Es mag nun eine bewusst eingesetzte Allegorie sein, hinter welcher sich die eigentliche Aussage der Berluti Installation verbirgt. „Als sprachlicher oder künstlerischer Ausdruck ist eine Allegorie von vorneherein auf ihre Deutung hin konstruiert. Vom …. Betrachter erfordert die Allegorie einen Gedankensprung (Assoziation = eine bewusste oder unbewusste Verknüpfung von Gedanken) vom Gesagten oder bildlich Dargestellten zur gemeinten Bedeutung.
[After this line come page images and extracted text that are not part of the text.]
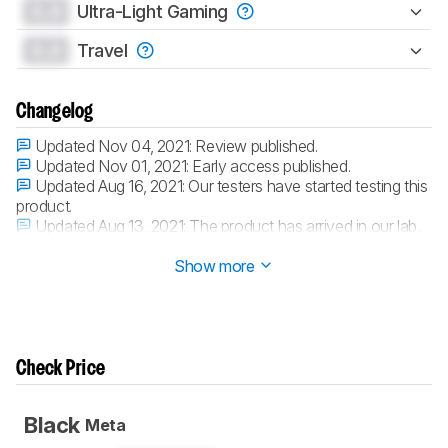
0.0
Ultra-Light Gaming
0.0
Travel
Changelog
Updated Nov 04, 2021:
Review published.
Updated Nov 01, 2021:
Early access published.
Updated Aug 16, 2021:
Our testers have started testing this
product.
Updated Aug 13, 2021:
The product has arrived in our lab,
and our testers will start evaluating it soon.
Show more
Check Price
Black
Meta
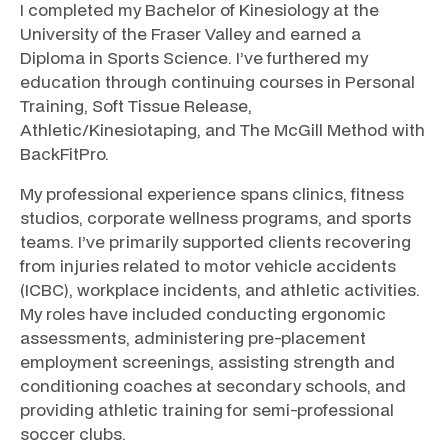
I completed my Bachelor of Kinesiology at the
University of the Fraser Valley and earned a
Diploma in Sports Science. I’ve furthered my
education through continuing courses in Personal
Training, Soft Tissue Release,
Athletic/Kinesiotaping, and The McGill Method with
BackFitPro.
My professional experience spans clinics, fitness
studios, corporate wellness programs, and sports
teams. I’ve primarily supported clients recovering
from injuries related to motor vehicle accidents
(ICBC), workplace incidents, and athletic activities.
My roles have included conducting ergonomic
assessments, administering pre-placement
employment screenings, assisting strength and
conditioning coaches at secondary schools, and
providing athletic training for semi-professional
soccer clubs.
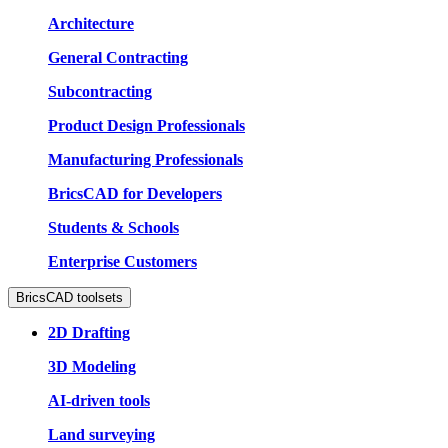
Architecture
General Contracting
Subcontracting
Product Design Professionals
Manufacturing Professionals
BricsCAD for Developers
Students & Schools
Enterprise Customers
BricsCAD toolsets
2D Drafting
3D Modeling
AI-driven tools
Land surveying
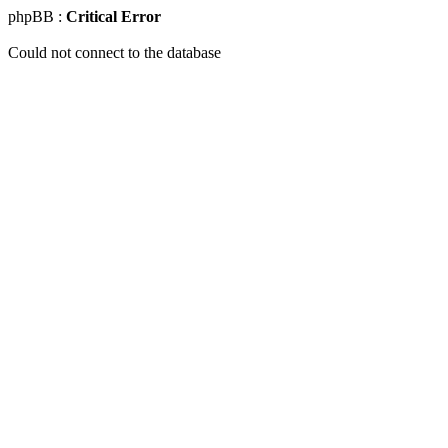
phpBB :
Critical Error
Could not connect to the database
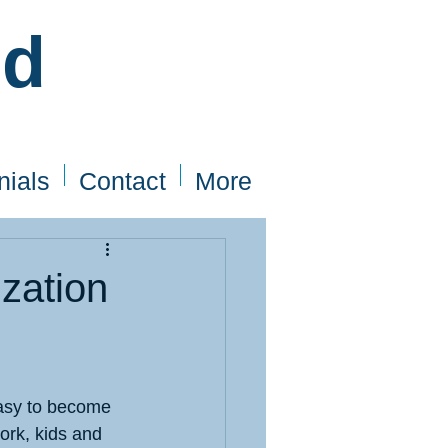
ed
nials
Contact
More
zation
 easy to become 
rk, kids and 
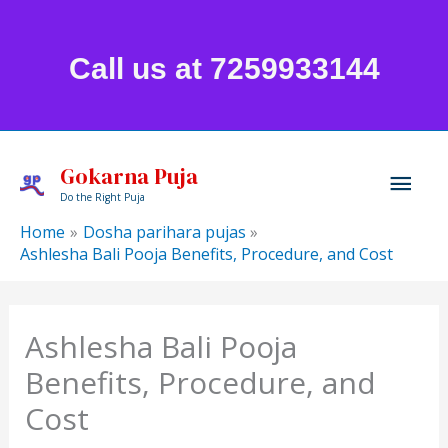
Skip
to
Call us at 7259933144
content
Mai
Gokarna Puja
Do the Right Puja
Men
Home
Dosha parihara pujas
Ashlesha Bali Pooja Benefits, Procedure, and Cost
Ashlesha Bali Pooja
Benefits, Procedure, and
Cost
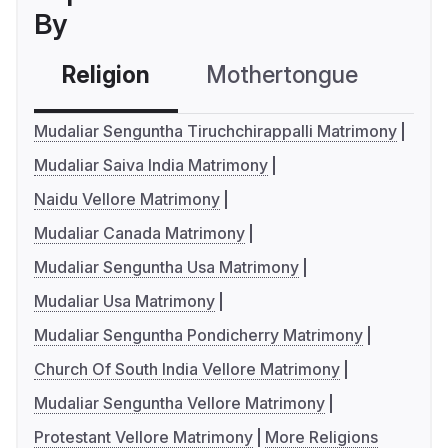
By
Religion
Mothertongue
Co
Mudaliar Senguntha Tiruchchirappalli Matrimony
Mudaliar Saiva India Matrimony
Naidu Vellore Matrimony
Mudaliar Canada Matrimony
Mudaliar Senguntha Usa Matrimony
Mudaliar Usa Matrimony
Mudaliar Senguntha Pondicherry Matrimony
Church Of South India Vellore Matrimony
Mudaliar Senguntha Vellore Matrimony
Protestant Vellore Matrimony
More Religions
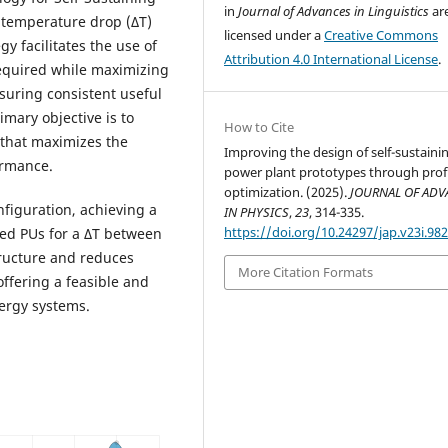
in
Journal of Advances in Linguistics
ar
 temperature drop (ΔT)
licensed under a
Creative Commons
y facilitates the use of
Attribution 4.0 International License
.
required while maximizing
ensuring consistent useful
mary objective is to
How to Cite
that maximizes the
Improving the design of self-sustaini
ormance.
power plant prototypes through prof
optimization. (2025).
JOURNAL OF AD
nfiguration, achieving a
IN PHYSICS
,
23
, 314-335.
https://doi.org/10.24297/jap.v23i.98
aded PUs for a ΔT between
tructure and reduces
More Citation Formats
ffering a feasible and
ergy systems.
Wenn der Betrachter nicht vertraut ist mit den geistigen oder historischen Zusammenhängen, aus denen die Allegorie heraus konstruiert wurde, bleibt ihm ihr Sinn oft verborgen.“ (Wikipedia „Allegorie“).

Wikipedia „Allegorie“

Wer den Film von Jacques Tati „Mon oncle“ kennt, wird mir möglicherweise zustimmen, wenn ich behaupte, dass Jacque Tati die typisch französische Nonchallence vertritt. Sie ist zwar auf verschiedene Arten begreifbar und reicht von Unbekümmertheit und lässig, bis zu einem Benehmen, über andere Menschen hinwegzugehen und nicht gerade sehr umgänglich zu sein. Doch diese „liebenswürdige Nachlässigkeit“, wie sie auch bezeichnet wird, hat durchaus Charme, vor allem wenn Tati den völlig  durchstrukturierte Onkel und Geschäftsmann damit manchmal zur Verzweiflung bringt.